In the case of different variances, the discriminant surface is a parabola. As a matter of fact, in the Gaussian case: $$log(p(x|\Theta)) \simeq -\frac{1}{2}(x-\mu)^{T}\Sigma^{-1}(x-\mu) -\frac{1}{2}log(det(\Sigma))$$ which is a quadratic form. Therefore the equation $log(p(x|\Sigma_{1})) = log(p(x|\Sigma_{2}))$ which describes the discriminant surface is necessarily a second order equation. Hence, its solution describes a parabolic discriminant surface.

In the case where the covariance matrices are equal, the separation between both classes does not depend upon the covariance $\Sigma$ anymore: 
$$-\frac{1}{2}(x-\mu_{1})^{T}\Sigma^{-1}(x-\mu_{1}) -\frac{1}{2}log(det(\Sigma)) = -\frac{1}{2}(x-\mu_{2})^{T}\Sigma^{-1}(x-\mu_{2}) -\frac{1}{2}log(det(\Sigma))\\
\iff -\frac{1}{2}(x-\mu_{1})^{T}\Sigma^{-1}(x-\mu_{1}) = -\frac{1}{2}(x-\mu_{2})^{T}\Sigma^{-1}(x-\mu_{2})\\
\iff -\frac{1}{2}x^{T}\Sigma^{-1}x + -\frac{1}{2}\mu_{1}^{T}\Sigma^{-1}x - -\frac{1}{2}\mu_{1}^{T}\Sigma^{-1}\mu_{1} = -\frac{1}{2}x^{T}\Sigma^{-1}x + -\frac{1}{2}\mu_{2}^{T}\Sigma^{-1}x - -\frac{1}{2}\mu_{2}^{T}\Sigma^{-1}\mu_{2}
$$
Hence the equation of the surface that separates both classes becomes: $$(\mu_{1}-\mu_{2})^{T}\Sigma^{-1}x - \frac{1}{2}(\mu_{1}-\mu_{2})^{T}\Sigma^{-1}(\mu_{1}-\mu_{2}) = 0$$
which has a linear form.

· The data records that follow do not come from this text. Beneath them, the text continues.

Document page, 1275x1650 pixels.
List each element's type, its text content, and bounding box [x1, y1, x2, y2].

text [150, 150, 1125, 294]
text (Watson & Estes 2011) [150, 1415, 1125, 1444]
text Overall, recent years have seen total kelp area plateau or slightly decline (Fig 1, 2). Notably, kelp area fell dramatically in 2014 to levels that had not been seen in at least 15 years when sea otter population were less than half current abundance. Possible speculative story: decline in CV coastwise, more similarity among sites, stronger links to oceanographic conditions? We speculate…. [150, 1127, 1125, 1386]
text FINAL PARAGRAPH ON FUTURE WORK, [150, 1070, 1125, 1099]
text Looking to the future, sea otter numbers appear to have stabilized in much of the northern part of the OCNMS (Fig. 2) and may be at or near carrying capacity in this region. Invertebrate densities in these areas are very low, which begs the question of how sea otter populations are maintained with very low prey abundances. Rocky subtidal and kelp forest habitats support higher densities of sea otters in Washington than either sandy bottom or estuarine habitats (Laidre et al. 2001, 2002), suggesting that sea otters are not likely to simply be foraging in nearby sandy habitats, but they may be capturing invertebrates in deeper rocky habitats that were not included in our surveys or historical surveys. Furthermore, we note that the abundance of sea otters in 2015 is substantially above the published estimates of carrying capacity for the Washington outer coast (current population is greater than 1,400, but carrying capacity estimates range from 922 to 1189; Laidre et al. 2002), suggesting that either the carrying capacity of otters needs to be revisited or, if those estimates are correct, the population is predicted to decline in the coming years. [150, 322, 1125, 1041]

In the equal covariance case, using a Bayesian classifier with Gaussian densities is therefore equivalent to using discriminant functions of the form: $f_{k}(x) = \mathcal{w}_{k}^{T}x + \mathcal{w}_{k0}$ where 
$$\mathcal{w}_{k}^{T} = \mu_{k}^{T}\Sigma^{-1}\\
\mathcal{w}_{k0} = -\frac{1}{2}\mu_{k}^{T}\Sigma^{-1}\mu_{k}$$

As a summary, we have shown that Bayesian classifiers with Gaussian models separate the classes with combinations of parabolic surfaces. If the covariance matrices of the models are equal, the parabolic separation surfaces become simple hyper-planes.